The treatment pillars for the ENB are represented by surgery, radiotherapy and chemotherapy ( 7 ): The classic surgical approach is the craniofacial resection but endoscopic trans-nasal surgery is increasingly being carried out, especially for early stages (Kadish A and B); radiotherapy depend mainly on the tumor stage, the histological grade and the state of the surgical margins; chemotherapy is indicated in advanced stages (Kadish C and D)

Our patient had endoscopic removal of the tumor, chemotherapy and radiotherapy are not indicated because of the histological low grade of the tumor.

Generally, total removal of the tumor is accompanied by a total resolution of paraneoplastic syndromes and in particular SIADH.

Its persistence is indicative of incomplete surgery.
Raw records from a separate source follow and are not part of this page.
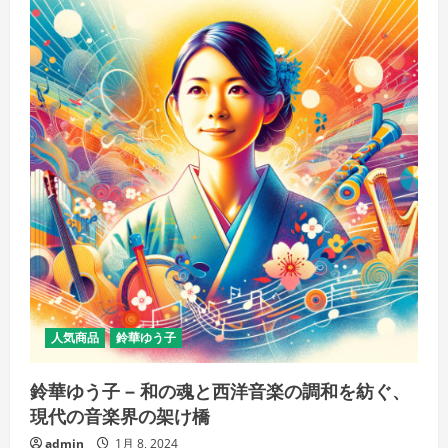
生
き
る
か』
－
新
し
い
世
界、
新
し
い
冒
険
－
宮
崎
駿
が
描
く、
心
揺
人気商品
鈴華ゆう子
さ
ぶ
る
物
鈴華ゆう子 – 和の魂と西洋音楽の調和を紡ぐ、
語
現代の音楽界の架け橋
の
詳
細
admin
1月 8, 2024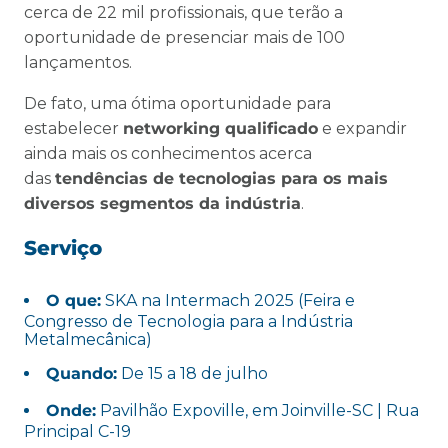
cerca de 22 mil profissionais, que terão a
oportunidade de presenciar mais de 100
lançamentos.
De fato, uma ótima oportunidade para
estabelecer
networking qualificado
e expandir
ainda mais os conhecimentos acerca
das
tendências de tecnologias para os mais
diversos segmentos da indústria
.
Serviço
O que:
SKA na Intermach 2025 (Feira e
Congresso de Tecnologia para a Indústria
Metalmecânica)
Quando:
De 15 a 18 de julho
Onde:
Pavilhão Expoville, em Joinville-SC | Rua
Principal C-19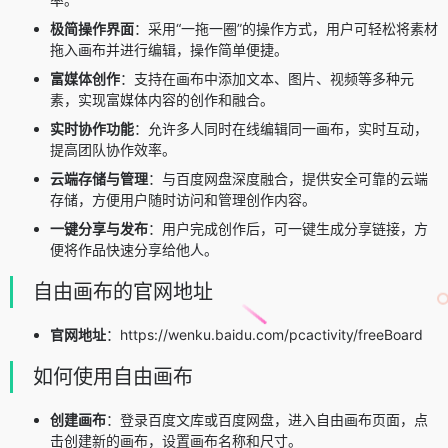
极简操作界面
：采用“一拖一圈”的操作方式，用户可轻松将素材
拖入画布并进行编辑，操作简单便捷。
富媒体创作
：支持在画布中添加文本、图片、视频等多种元
素，实现富媒体内容的创作和融合。
实时协作功能
：允许多人同时在线编辑同一画布，实时互动，
提高团队协作效率。
云端存储与管理
：与百度网盘深度融合，提供安全可靠的云端
存储，方便用户随时访问和管理创作内容。
一键分享与发布
：用户完成创作后，可一键生成分享链接，方
便将作品快速分享给他人。
自由画布的官网地址
官网地址
：https://wenku.baidu.com/pcactivity/freeBoard
如何使用自由画布
创建画布
：登录百度文库或百度网盘，进入自由画布页面，点
击创建新的画布，设置画布名称和尺寸。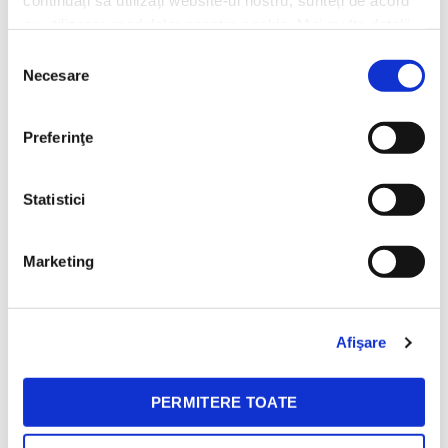
continuați să utilizați website-ul nostru, sunteți de acord
La BeanZ celebram diversitatea prin
cu utilizarea modulelor noastre cookie. Mai multe detalii,
cafele cu gusturi distincte in momente
aici: https://www.beanzcafe.ro/legal
diferite!
Selecția
Necesare
consimțământului
Preferinţe
Livrare gratuita
30 zile retur
Pentru comenzile de peste
Ne ocupam noi de toate
Statistici
150 lei
detaliile.
Marketing
Mereu la indemana
Afişare
Ne poti contacta prin email, social media sau la telefon. Tu
alegi!
PERMITERE TOATE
In our patient postoperative evolution was marked by spontaneous normalization of the natremia which highly suggest that the SIADH was due to the ENB.

In this sense we can suggest that the periodic measurement of plasma sodium might be an easy and cost-effective method to detect cases of tumor recurrence and should be considered in all patients who have had SIADH due to ENB during follow-up.

conclusion

SIADH is the most cause of normovolemic hyponatremia in clinical practice.

While most ENBs present with typical symptoms of nasal obstruction and epistaxis in late stages of disease, uncommon manifestations should be considered as well like hyponatremia due to paraneoplastic SIADH.

The advantage in these cases is that surgical treatment cures the hyponatremia.